> _Task to carry out_
Copy out the rows below starting at the line containing "phylum: Arthropoda" and ending at the line containing "genus: Manorina", keeping each line the same and leaving out the pictures.

— Start —

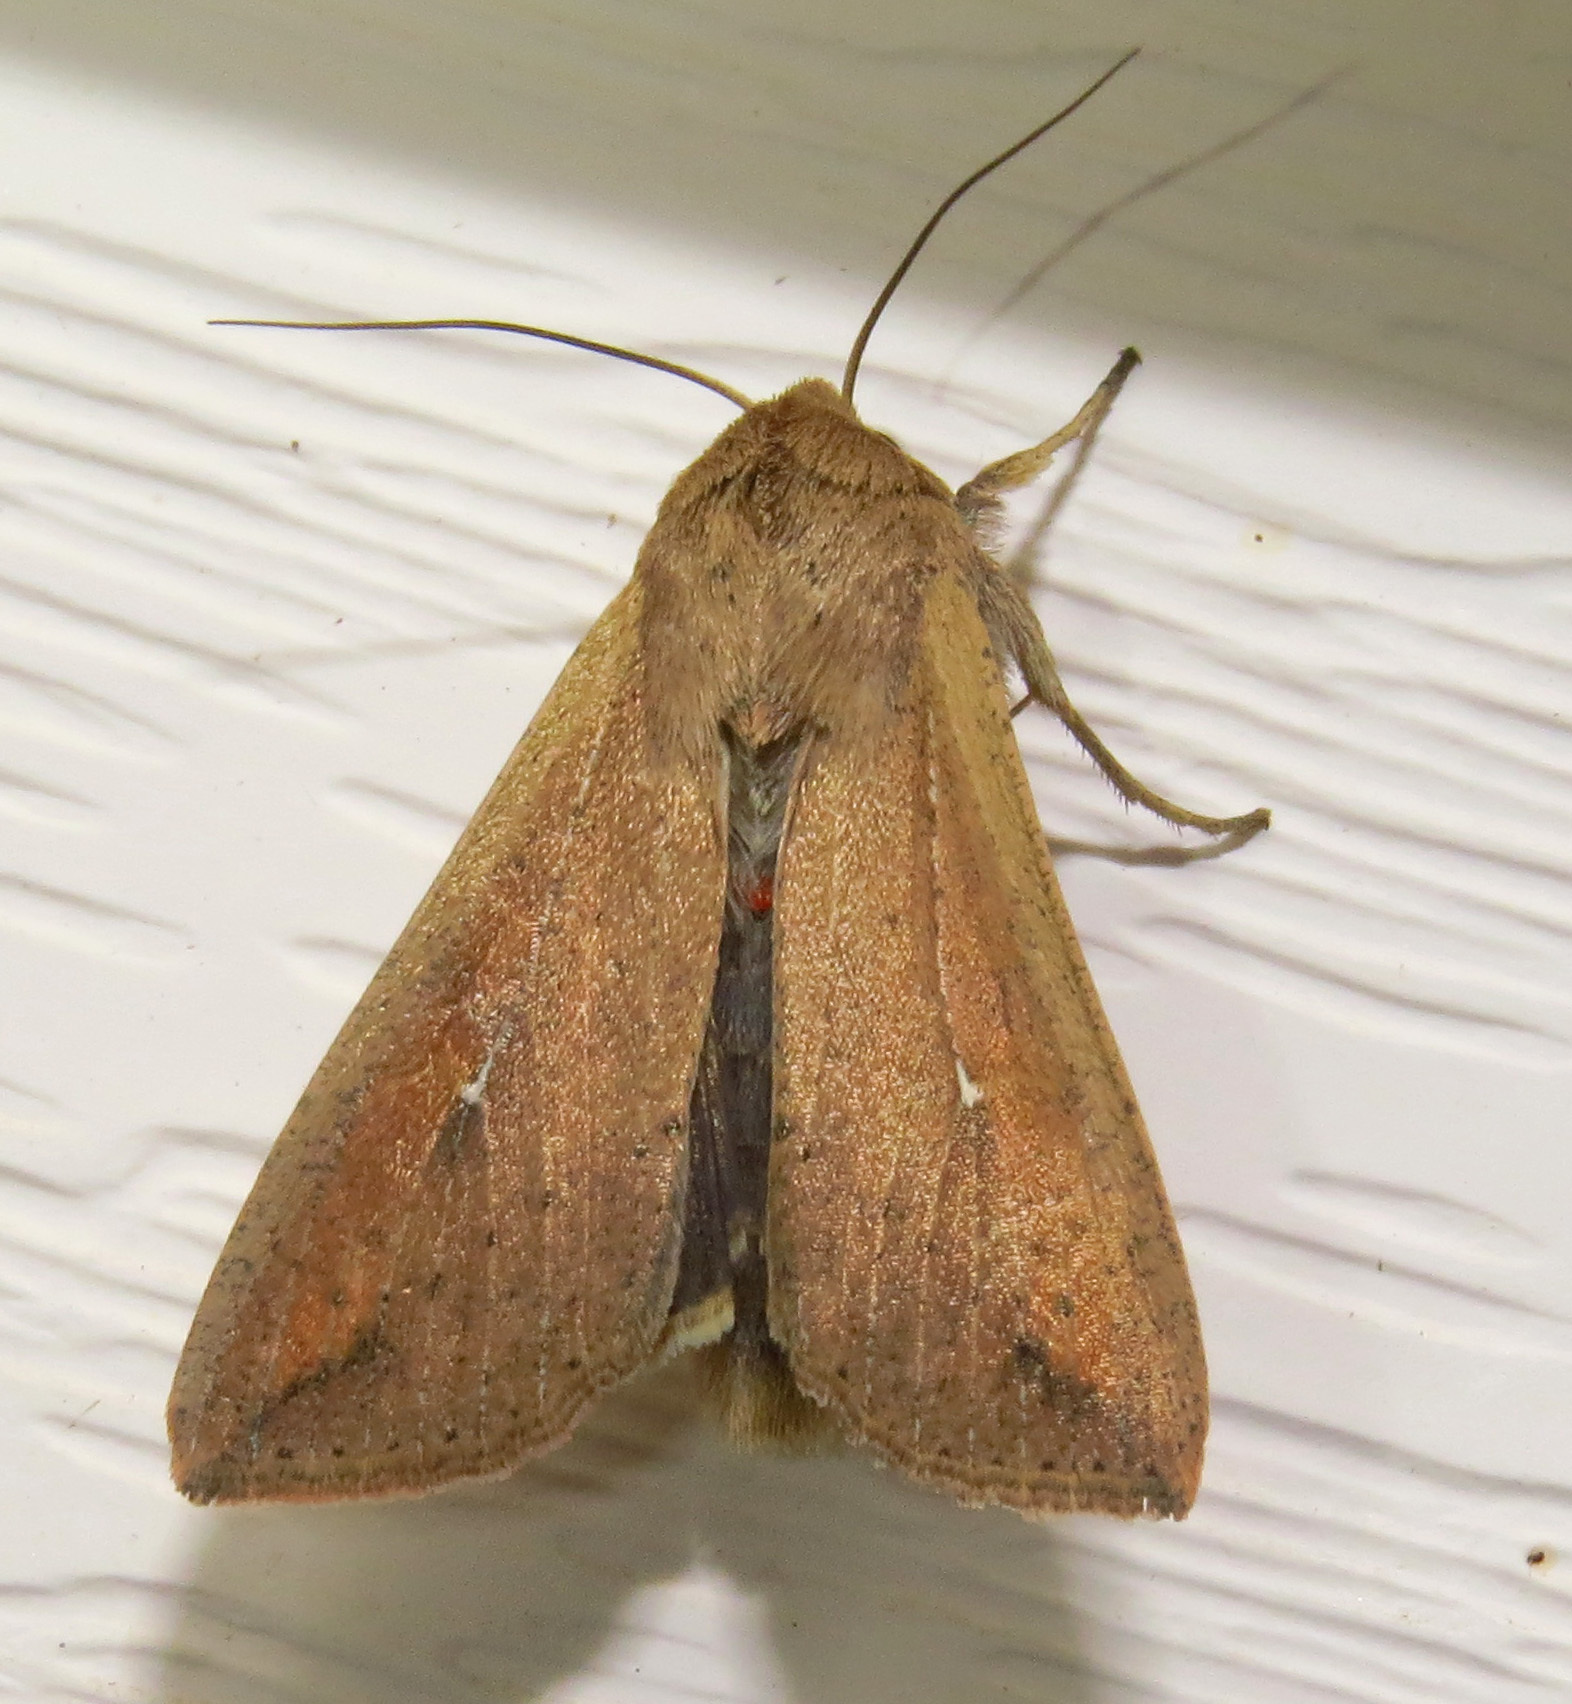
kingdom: Animalia
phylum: Arthropoda
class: Insecta
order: Lepidoptera
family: Noctuidae
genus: Mythimna
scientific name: Mythimna unipuncta
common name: White-speck
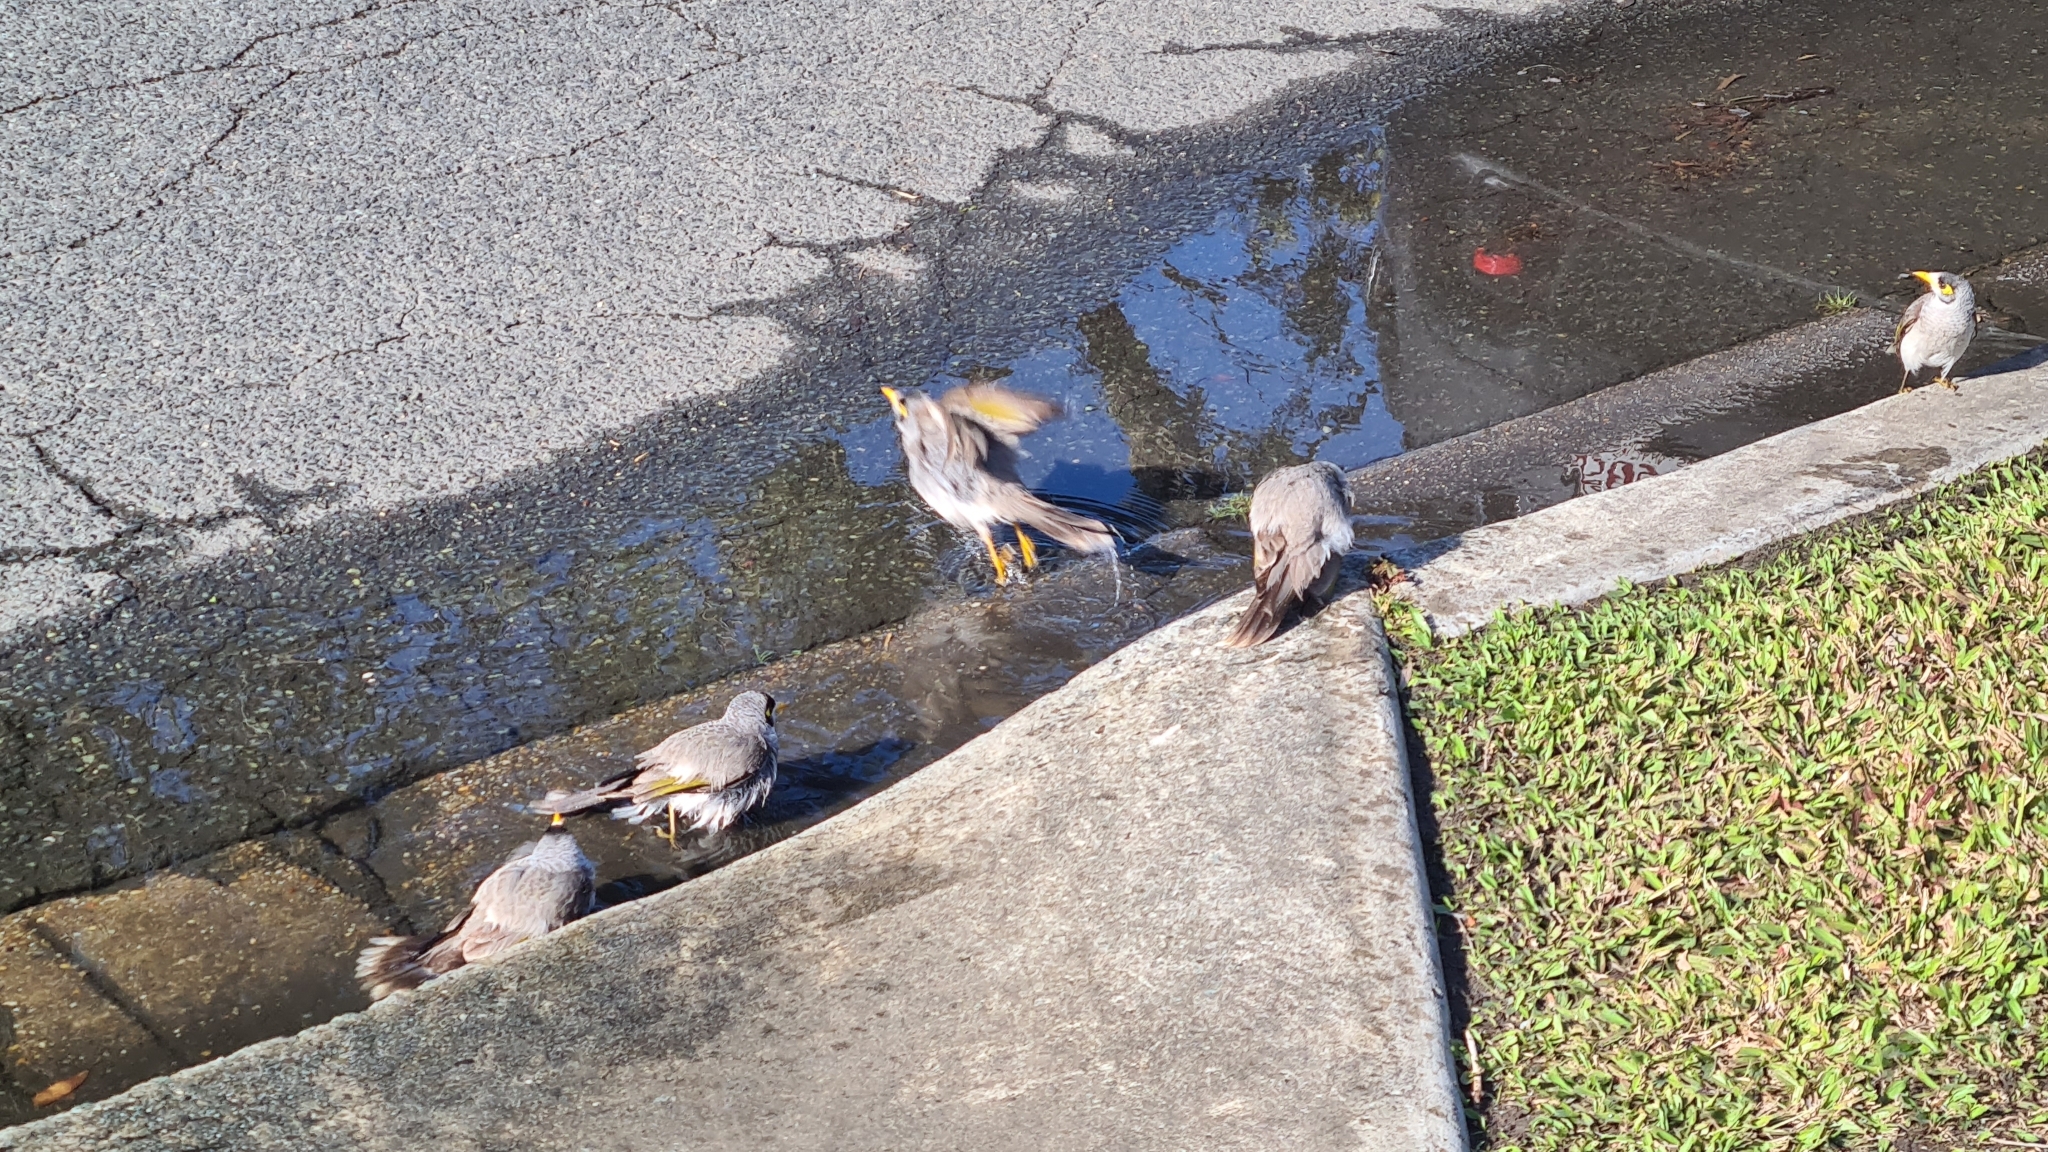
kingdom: Animalia
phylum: Chordata
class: Aves
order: Passeriformes
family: Meliphagidae
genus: Manorina
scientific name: Manorina melanocephala
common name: Noisy miner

— End —

> _Task output_
phylum: Arthropoda
class: Insecta
order: Lepidoptera
family: Noctuidae
genus: Mythimna
scientific name: Mythimna unipuncta
common name: White-speck
kingdom: Animalia
phylum: Chordata
class: Aves
order: Passeriformes
family: Meliphagidae
genus: Manorina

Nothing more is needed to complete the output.